# What you need to do
Carry the general terms and conditions text on confidentiality, intellectual property and payment forward from its last clause, 7.1, writing the clauses that follow.

# Provided text
5.3 We shall take appropriate measures to protect confidential information and personal data and inform the third parties and employees engaged by us about the confidential nature of the information.
5.4 We process personal data in accordance with applicable (inter)national legislation and (professional) regulations regarding the protection of personal data. You accept that these General Terms and Conditions also apply as a Processor Agreement between parties in the context of the General Data Protection Regulation.
5.5 Unless international or national laws or professional regulations obligate you to disclose information, or unless we have granted prior written consent, you shall not disclose or provide to third parties any information relating to the Assignment, the content of reports, advice, or other expressions from us, whether written or not.
5.6 The Parties shall impose their obligations under this Article on third parties engaged by them.
5.7 The Parties guarantee the confidentiality of financial, technical, and commercial data or other information relating to the activities of the other Party provided by the other Party in connection with the conclusion and execution of this Agreement.
5.8 The Parties guarantee the confidentiality of the content of the Agreement.
5.9 U shall treat all data and documents provided by DNG – in the broadest sense of the word – including results and statistics, as well as applicable rates, as confidential data, unless DNG independently chooses to disclose them via its website.
5.10 You are responsible for the protection of personal data on your Website(s) pages and must implement sound personal data protection policies. You undertake to include a personal data protection policy on your website(s), clearly indicating that DNG uses anonymous cookies for remarketing purposes. You further undertake to inform your users about the various cookie management options. DNG can in no event be held liable for your processing of (personal) data.
5.11 You shall indemnify DNG against all possible claims concerning infringement of copyrights, patents, or other third-party rights.
6. INTELLECTUAL PROPERTY
6.1 We reserve all intellectual property rights concerning works of the mind that we use or have used and/or develop and/or have developed in the context of the execution of the Assignment, and with respect to which we hold or can enforce copyright or other intellectual property rights.
6.2 We are and remain the owner or holder of all intellectual and industrial property rights relating to the DNG Website and our software or its component parts. It is not permitted to make our database public or to copy the data.
6.3 DNG also retains all intellectual property rights for data and documents provided, and the applicable rates are confidential information.
6.4 It is not permitted to approach our partners directly, as mentioned in our proposals and software.
6.4 You are expressly prohibited from reproducing, disclosing, or exploiting our products, including but not limited to computer programs, automation techniques, system designs, systems, advertising campaigns, tracking scripts, content, software, methods, advice, (model) contracts, brands and logos, and other intellectual property, in the broadest sense of the word, whether or not with the involvement of third parties. Reproduction and/or disclosure and/or exploitation is only permitted with our prior written consent.
6.5 You have the right to reproduce written documents for your own internal use, as far as is appropriate within the scope and duration of the Agreement.
7 Honorarium/Payment
7.1 You will reimburse DNG for the placements per blog and any agreed-upon additional work.

# Source data
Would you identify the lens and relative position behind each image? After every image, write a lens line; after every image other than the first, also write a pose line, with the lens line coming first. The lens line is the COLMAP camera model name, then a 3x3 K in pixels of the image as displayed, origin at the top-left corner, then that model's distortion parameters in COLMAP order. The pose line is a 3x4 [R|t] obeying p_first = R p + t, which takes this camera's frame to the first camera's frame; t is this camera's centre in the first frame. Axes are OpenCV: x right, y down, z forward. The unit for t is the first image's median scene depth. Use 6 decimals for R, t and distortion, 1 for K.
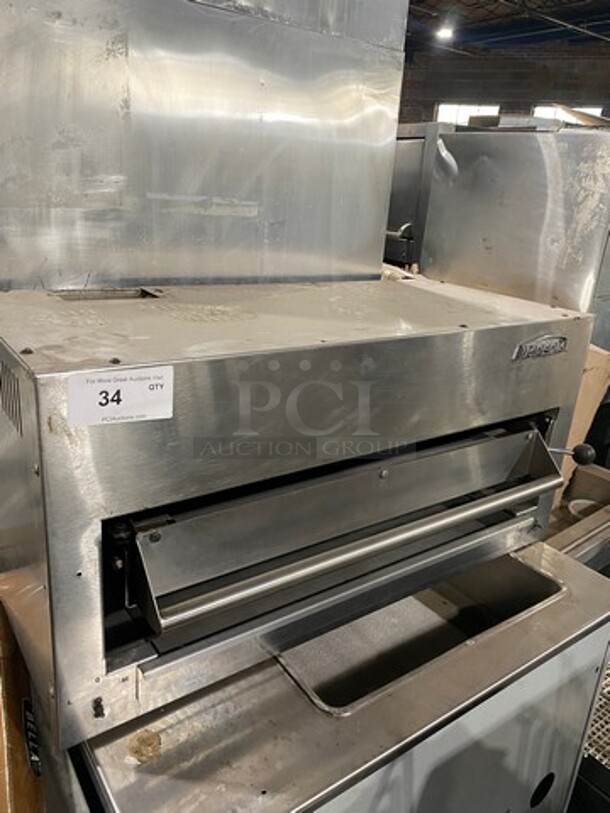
lens RADIAL K [[611.5, 0, 305.0], [0, 611.5, 403.2], [0, 0, 1]] dist [-0.004736, 0.000777]
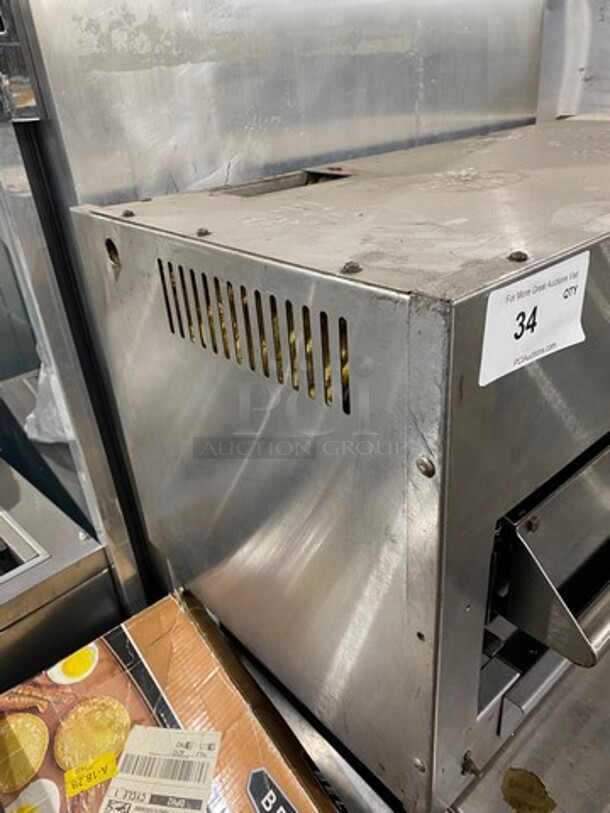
lens RADIAL K [[611.5, 0, 308.4], [0, 611.5, 399.7], [0, 0, 1]] dist [-0.004736, 0.000777]
pose [[0.984300, -0.176116, 0.011697, -0.342816], [0.172386, 0.973452, 0.150583, -0.038195], [-0.037906, -0.146202, 0.988528, 0.277743]]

# Response below
7.2 The fee owed by you to DNG will be invoiced by DNG once a month, with a payment term of 14 days from the date of notification.
7.3 In the event of a joint Assignment, all Clients shall be jointly and severally liable for the payment of the full invoice amount to us, to the extent the work has been performed for these joint Clients.
7.4 You are responsible for the completeness and accuracy of the bank details provided. Should you cancel a direct debit, block it, or if an automatic collection transaction fails twice, we are entitled to charge you €45 excluding VAT per transaction for administrative costs.
7.5 Our fee includes our expenses, including reimbursements for third parties engaged by us, and excludes VAT and other levies that may be imposed by the government. We will bill you for the aforementioned expenses, reimbursements, and levies.
7.6 If, after the conclusion of the Assignment but before the Assignment has been fully executed, factors determining the rate, such as wages and/or prices, change, we shall have the right to adjust the previously agreed rate accordingly.
7.7 Payments shall be made without deduction, discount, or set-off within 14 days of the invoice date. Payment shall be made in the currency indicated on the invoice, by means of transfer to a bank account designated by us.
7.8 We have an external complaint period of seven (7) days from the date of the invoice. Complaints or objections regarding the amount of submitted invoices will only be processed within the complaint period of 7 days after the invoice date and do not suspend your payment obligation.
7.9 Suspensions of Ad Accounts, underspending or not spending marketing budgets, or being unable to advertise cannot be a reason to claim the services rendered, as an effort to advertise was made.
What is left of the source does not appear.